I would say, right in this market, buying the dip would be better than DCA. Plus, DCA isn't exactly "buy whenever" thing, it's "dollar cost averaging" meaning if you bought high, you buy lower to average it down. So if you bought at 20, then you buy at 10, that way, you need just 50% increase to break even, and not a 100% one, that is how you move.

Right now the market is super high, and while I do agree that it will go up more, buying the dip is a better strategy for someone who can wait. Wait one more year, just save as much money as you humanly can, literally meaning like eat ramens and potatoes for a year level of misery for a whole year, and if you can do that, then next year, I guarantee you, the price will be MUCH lower, around the same time (2026 summer) and if you buy then, and wait for 2 years (2028 summer) you will have more money than you have ever seen.

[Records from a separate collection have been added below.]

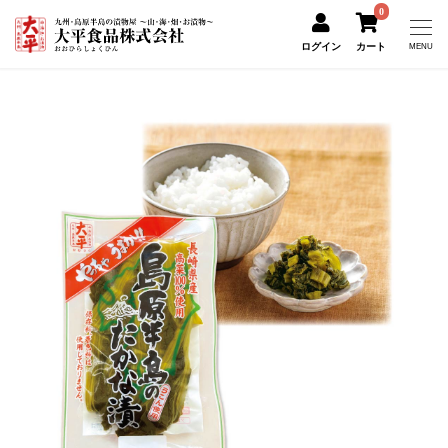
0
ログイン
カート
MENU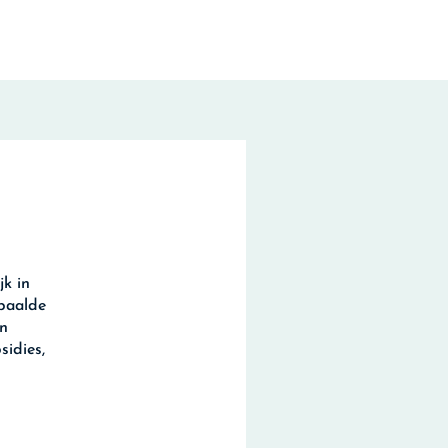
jk in
epaalde
en
sidies,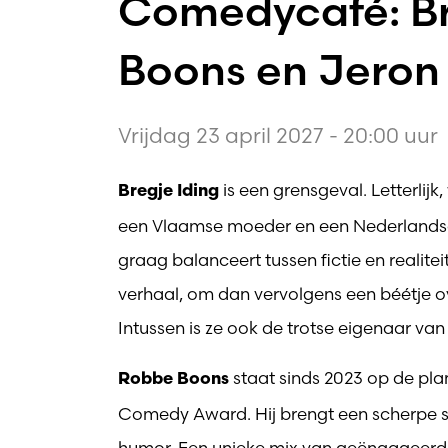
Comedycafé: Br
Boons en Jeron 
Vrijdag 23 april 2027 - 20:00 uur
is een grensgeval. Letterlij
Bregje Iding
een Vlaamse moeder en een Nederlandse 
graag balanceert tussen fictie en realite
verhaal, om dan vervolgens een béétje o
Intussen is ze ook de trotse eigenaar 
staat sinds 2023 op de pla
Robbe Boons
Comedy Award. Hij brengt een scherpe se
humor. Een unieke mix van geëngageerde s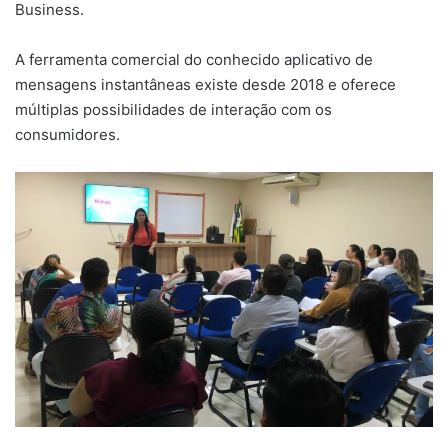
Business.
A ferramenta comercial do conhecido aplicativo de
mensagens instantâneas existe desde 2018 e oferece
múltiplas possibilidades de interação com os
consumidores.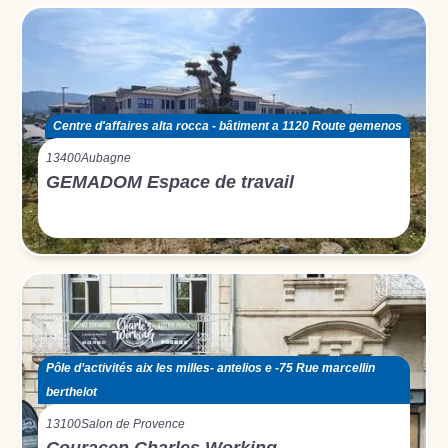
Centre d'affaires alta rocca - bâtiment a 1120 Route gemenos
13400
Aubagne
GEMADOM Espace de travail
Pôle d’activités aix les milles- antelios e -75 Rue marcellin
berthelot
13100
Salon de Provence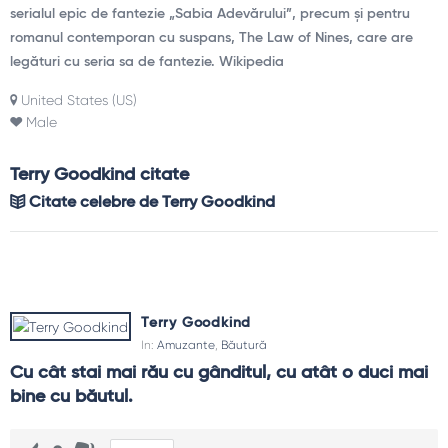
serialul epic de fantezie „Sabia Adevărului”, precum și pentru
romanul contemporan cu suspans, The Law of Nines, care are
legături cu seria sa de fantezie. Wikipedia
United States (US)
Male
Terry Goodkind citate
Citate celebre de Terry Goodkind
Terry Goodkind
In:
Amuzante
,
Băutură
Cu cât stai mai rău cu gânditul, cu atât o duci mai 
bine cu băutul.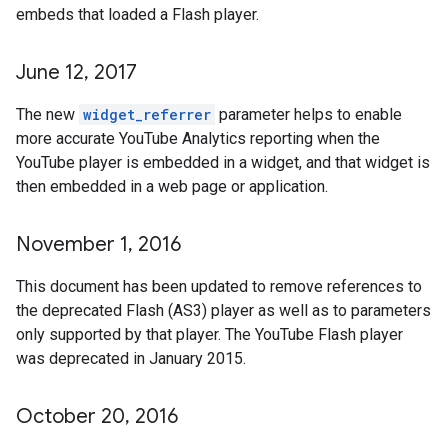
embeds that loaded a Flash player.
June 12
,
2017
The new
widget_referrer
parameter helps to enable
more accurate YouTube Analytics reporting when the
YouTube player is embedded in a widget, and that widget is
then embedded in a web page or application.
November 1
,
2016
This document has been updated to remove references to
the deprecated Flash (AS3) player as well as to parameters
only supported by that player. The YouTube Flash player
was deprecated in January 2015.
October 20
,
2016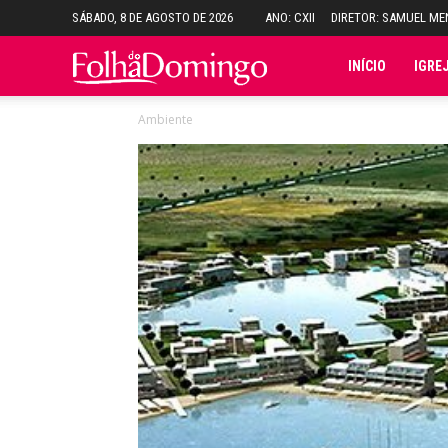
SÁBADO, 8 DE AGOSTO DE 2026
ANO: CXII
DIRETOR: SAMUEL M
Folha
INÍCIO
IGRE
Ambiente
do
Domingo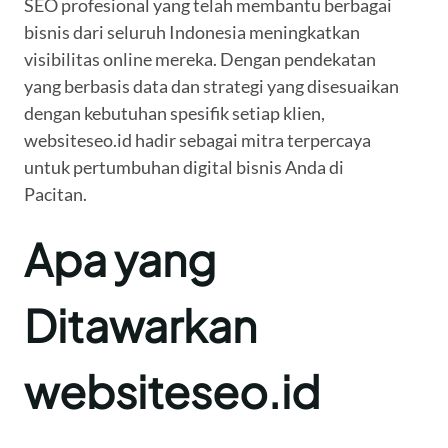
SEO profesional yang telah membantu berbagai
bisnis dari seluruh Indonesia meningkatkan
visibilitas online mereka. Dengan pendekatan
yang berbasis data dan strategi yang disesuaikan
dengan kebutuhan spesifik setiap klien,
websiteseo.id hadir sebagai mitra terpercaya
untuk pertumbuhan digital bisnis Anda di
Pacitan.
Apa yang
Ditawarkan
websiteseo.id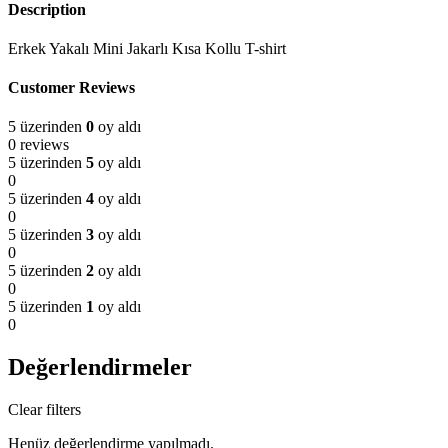
Description
Erkek Yakalı Mini Jakarlı Kısa Kollu T-shirt
Customer Reviews
5 üzerinden
0
oy aldı
0 reviews
5 üzerinden
5
oy aldı
0
5 üzerinden
4
oy aldı
0
5 üzerinden
3
oy aldı
0
5 üzerinden
2
oy aldı
0
5 üzerinden
1
oy aldı
0
Değerlendirmeler
Clear filters
Henüz değerlendirme yapılmadı.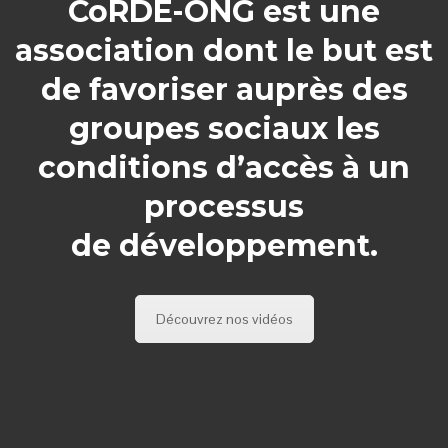
CoRDE-ONG est une
association dont le but est
de favoriser auprès des
groupes sociaux les
conditions d’accès à un
processus
de développement.
Découvrez nos vidéos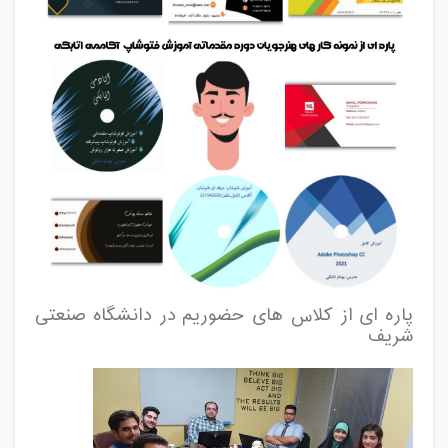
پاره ای از کلاس های حضوریم در دانشگاه صنعتی
شریف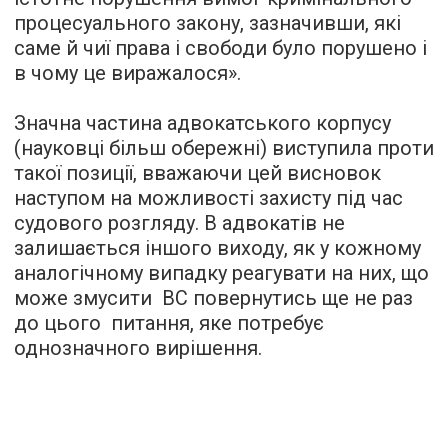
процесуального закону, зазначивши, які
саме й чиї права і свободи було порушено і
в чому це виражалося».
Значна частина адвокатського корпусу
(науковці більш обережні) виступила проти
такої позиції, вважаючи цей висновок
наступом на можливості захисту під час
судового розгляду. В адвокатів не
залишається іншого виходу, як у кожному
аналогічному випадку реагувати на них, що
може змусити ВС повернутись ще не раз
до цього питання, яке потребує
однозначного вирішення.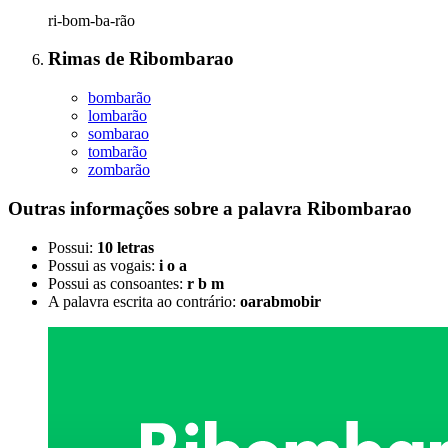
ri-bom-ba-rão
Rimas
de
Ribombarao
bombarão
lombarão
sombarao
tombarão
zombarão
Outras informações sobre
a palavra
Ribombarao
Possui:
10 letras
Possui as vogais:
i o a
Possui as consoantes:
r b m
A palavra escrita ao contrário:
oarabmobir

Your perspective is valid and it is  clear you are  trying to time your entry for maximum gains, which can work for some. But I will say this, not everyone can confidently predict dips, and most who wait for that perfect entry often end up missing it entirely or second guessing when it finally comes. Bitcoin doesn’t usually give obvious entry points, it punishes hesitation just as much as it does recklessness.

DCA is not  about buying randomly, it’s about building discipline and removing emotion from investing. Yes, buying lower averages your cost, but the beauty of DCA is it makes sure you are in the market, rather than watching from the sidelines hoping for a crash that may never come as deep as you expected.

Waiting for a deep dip and saving aggressively for a whole year might work if the dip plays out, but if the market runs instead, you could be left chasing higher prices with regrets..... That is why many still prefer a hybrid, DCA with dry powder on the side to buy dips. It’s a more balanced way to benefit from both approaches without betting the farm on timing the market........In the end, no strategy is perfect but the worst one is doing nothing while waiting for the stars to align.